▶ **TASK OBJECTIVE**: Check every line of the data below for the word "генеральный". Copy the ones that have it.

▶ **SUPPLIED DATA**:
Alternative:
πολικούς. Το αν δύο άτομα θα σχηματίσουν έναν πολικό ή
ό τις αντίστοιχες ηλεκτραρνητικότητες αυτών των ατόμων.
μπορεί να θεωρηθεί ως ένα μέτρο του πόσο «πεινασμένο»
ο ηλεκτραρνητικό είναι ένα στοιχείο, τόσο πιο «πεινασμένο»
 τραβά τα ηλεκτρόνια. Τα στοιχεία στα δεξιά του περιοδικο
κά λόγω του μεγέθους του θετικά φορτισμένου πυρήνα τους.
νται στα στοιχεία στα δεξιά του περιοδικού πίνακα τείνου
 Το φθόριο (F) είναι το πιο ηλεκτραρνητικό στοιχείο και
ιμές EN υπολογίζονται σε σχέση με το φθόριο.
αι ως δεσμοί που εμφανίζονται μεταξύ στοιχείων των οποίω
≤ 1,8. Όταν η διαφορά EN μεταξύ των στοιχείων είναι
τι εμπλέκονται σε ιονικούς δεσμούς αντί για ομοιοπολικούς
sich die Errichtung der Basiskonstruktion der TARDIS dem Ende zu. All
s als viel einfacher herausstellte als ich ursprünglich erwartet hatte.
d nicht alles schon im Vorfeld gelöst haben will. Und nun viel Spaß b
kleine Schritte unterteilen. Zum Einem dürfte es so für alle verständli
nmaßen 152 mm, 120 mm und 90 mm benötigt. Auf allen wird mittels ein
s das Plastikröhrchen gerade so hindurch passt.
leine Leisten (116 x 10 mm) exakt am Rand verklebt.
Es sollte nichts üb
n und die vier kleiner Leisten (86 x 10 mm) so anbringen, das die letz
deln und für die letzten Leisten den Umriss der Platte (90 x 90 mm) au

* * *

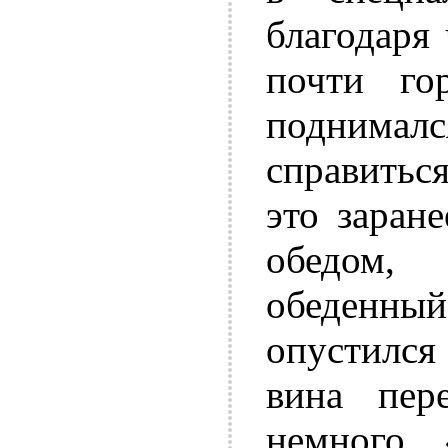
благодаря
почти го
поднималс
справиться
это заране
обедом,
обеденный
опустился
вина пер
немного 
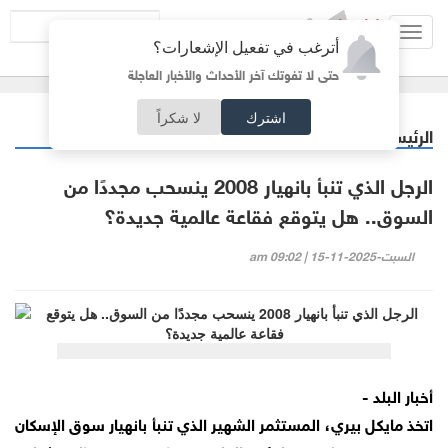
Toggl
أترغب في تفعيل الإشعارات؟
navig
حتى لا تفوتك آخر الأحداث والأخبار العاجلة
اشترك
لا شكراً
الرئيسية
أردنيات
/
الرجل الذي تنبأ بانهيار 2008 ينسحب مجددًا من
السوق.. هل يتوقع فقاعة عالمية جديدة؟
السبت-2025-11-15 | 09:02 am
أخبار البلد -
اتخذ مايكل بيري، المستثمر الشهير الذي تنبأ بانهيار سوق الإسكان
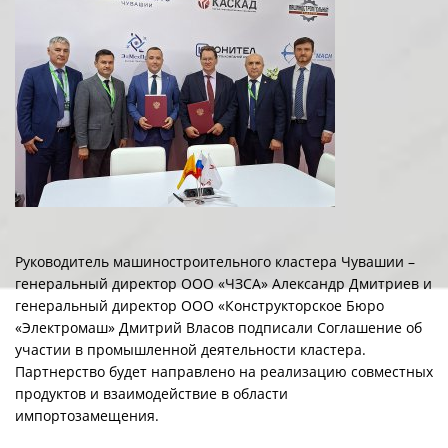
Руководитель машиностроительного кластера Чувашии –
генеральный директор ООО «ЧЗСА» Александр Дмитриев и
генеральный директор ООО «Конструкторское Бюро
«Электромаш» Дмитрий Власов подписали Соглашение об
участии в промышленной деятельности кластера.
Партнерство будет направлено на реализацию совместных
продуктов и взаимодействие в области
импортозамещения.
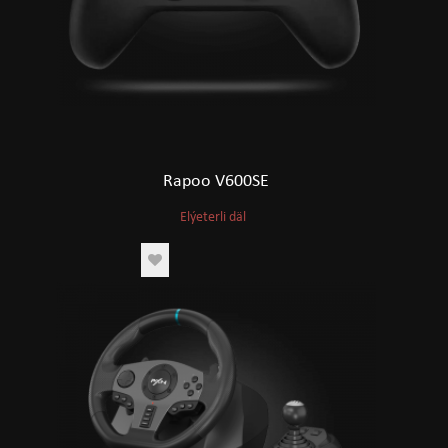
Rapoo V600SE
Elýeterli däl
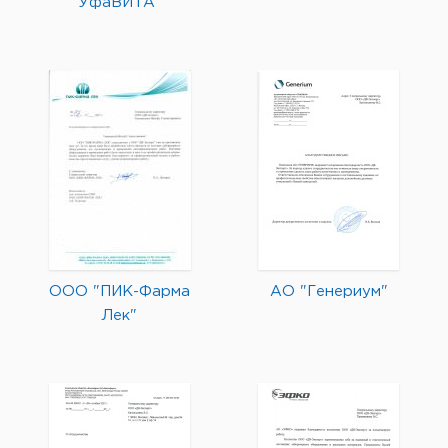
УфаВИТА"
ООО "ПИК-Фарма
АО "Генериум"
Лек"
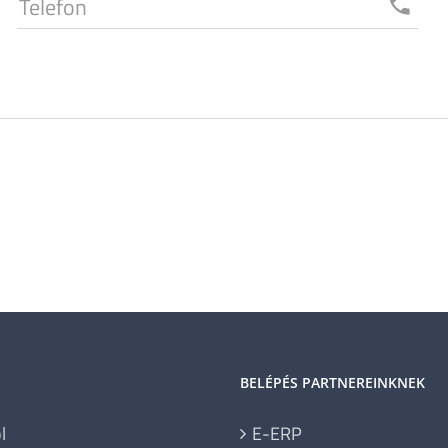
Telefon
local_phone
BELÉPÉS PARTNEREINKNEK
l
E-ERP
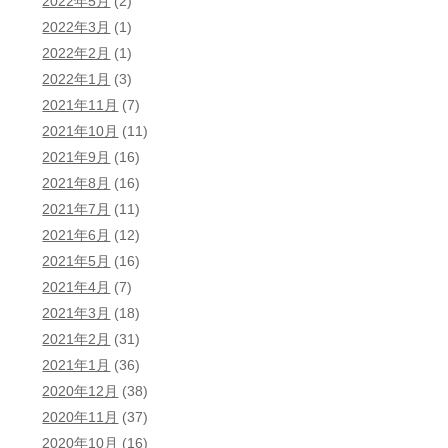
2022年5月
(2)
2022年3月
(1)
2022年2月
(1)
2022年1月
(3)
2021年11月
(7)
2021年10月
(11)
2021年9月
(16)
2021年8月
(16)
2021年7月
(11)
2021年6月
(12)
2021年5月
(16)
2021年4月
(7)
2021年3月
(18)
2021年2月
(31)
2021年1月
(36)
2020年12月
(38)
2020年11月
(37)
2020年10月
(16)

▶ **PROBLEM SOLUTION**:
генеральный директор ООО «ЧЗСА» Александр Дмитриев и
генеральный директор ООО «Конструкторское Бюро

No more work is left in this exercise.